Passage given ▸
┏━━

Like the CEOs of failing car companies and steroid-suspected baseball players before them, the leaders of BP, Transocean, and Halliburton had to trek up to Capitol Hill today to stand before Congress. The three company executives played circle-of-blame in front of the Senate Energy and Natural Resources Committee. To sum up their statements:
BP: It was Transocean’s fault.
Transocean: It was Halliburton’s fault.
Halliburton: It was BP’s fault.
Since we may not know the whole story about the Deepwater Horizon’s explosion and sinking that resulted in the current environmental disaster in the Gulf, let’s recap the technical failures.
1. Blowout preventer
This piece of equipment, previously anonymous to most of the public, is now notorious for its failure to do its job—closing off the well automatically in response to a sudden emergency. Lamar McKay, president and chairman of BP America, used that fact to deflect blame:
Since Transocean owned the rig’s safety equipment, Mr. McKay said that Transocean was responsible; he added that there were “anomalous pressure test readings” before the explosion that “could have raised concerns” [The New York Times].

┗━━

Short exercise 1 ▸ In the piece about the Deepwater Horizon hearing, which Senate committee did the three executives appear before?
Short exercise 2 ▸ Please carry on the piece about the Deepwater Horizon hearing from the point where it stops.

Items ▸
┏━━

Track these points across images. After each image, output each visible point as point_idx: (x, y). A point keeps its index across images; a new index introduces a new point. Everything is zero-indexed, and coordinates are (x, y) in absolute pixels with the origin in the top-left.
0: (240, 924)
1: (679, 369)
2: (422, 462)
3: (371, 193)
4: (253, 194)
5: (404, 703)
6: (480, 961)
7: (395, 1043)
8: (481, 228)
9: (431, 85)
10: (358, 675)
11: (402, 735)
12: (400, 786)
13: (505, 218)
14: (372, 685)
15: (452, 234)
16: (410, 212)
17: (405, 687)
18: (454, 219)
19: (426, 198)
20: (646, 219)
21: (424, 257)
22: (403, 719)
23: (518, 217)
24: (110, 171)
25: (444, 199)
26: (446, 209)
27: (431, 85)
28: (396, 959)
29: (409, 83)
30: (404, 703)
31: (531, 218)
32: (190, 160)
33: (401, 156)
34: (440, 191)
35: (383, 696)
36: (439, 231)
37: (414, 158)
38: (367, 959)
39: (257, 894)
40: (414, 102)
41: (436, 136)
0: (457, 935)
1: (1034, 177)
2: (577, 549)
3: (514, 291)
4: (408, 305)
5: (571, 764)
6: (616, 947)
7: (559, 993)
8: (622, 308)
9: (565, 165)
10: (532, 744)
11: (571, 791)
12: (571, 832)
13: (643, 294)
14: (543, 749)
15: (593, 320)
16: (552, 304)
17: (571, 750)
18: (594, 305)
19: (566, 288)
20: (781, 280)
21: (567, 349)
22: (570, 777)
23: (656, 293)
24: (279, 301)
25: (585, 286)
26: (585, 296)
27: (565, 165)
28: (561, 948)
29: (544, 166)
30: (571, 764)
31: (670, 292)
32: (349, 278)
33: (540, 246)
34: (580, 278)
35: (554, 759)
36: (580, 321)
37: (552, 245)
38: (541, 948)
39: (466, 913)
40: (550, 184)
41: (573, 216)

┗━━

Exercise output 1 ▸ The Senate Energy and Natural Resources Committee.

Exercise output 2 ▸
However, just after the accident, BP’s CEO Tony Heyward said that a blowout preventer’s failure was “unprecedented.” Not exactly, according to the AP’s investigation, which found many examples of accidents this decade in which failed blowout preventers played a role. Transocean knew about the issues, the AP says, but so did the federal government.
In the late 1990s, the industry appealed for fewer required pressure tests on these valves. The federal [Minerals Management Service] did two studies, each finding that failures were more common than the industry said. But the agency, known as MMS, then did its turnaround and required tests half as often. It estimated that the rule would yield an annual savings of up to $340,000 per rig. An industry executive praised the “flexibility” of regulators, long plagued with accusations that it has been too cozy with the industry it supervises [AP].
OK, Transocean chief executive Steve Newman said, there was a blowout preventer failure, but that was not the root cause of the explosion or the leak.
“The one thing we know with certainty is that on the evening of April 20 there was a sudden, catastrophic failure of the cement, the casing, or both,” Newman said. The cementing job was done by Halliburton [The Washington Post].
In fact, Halliburton was still working on its cementing job 20 hours before the explosion.
There was already a pipe in the well for the oil to flow through, but no oil was supposed to flow yet. Cementing, one of the last steps in well construction, seals the crack between the pipe and the wall of rock. Crews pump the cement through the pipe, but it ends up on the outside of the pipe, in the space between the pipe and the rock wall. The cement also caps the bottom of the pipe [NPR].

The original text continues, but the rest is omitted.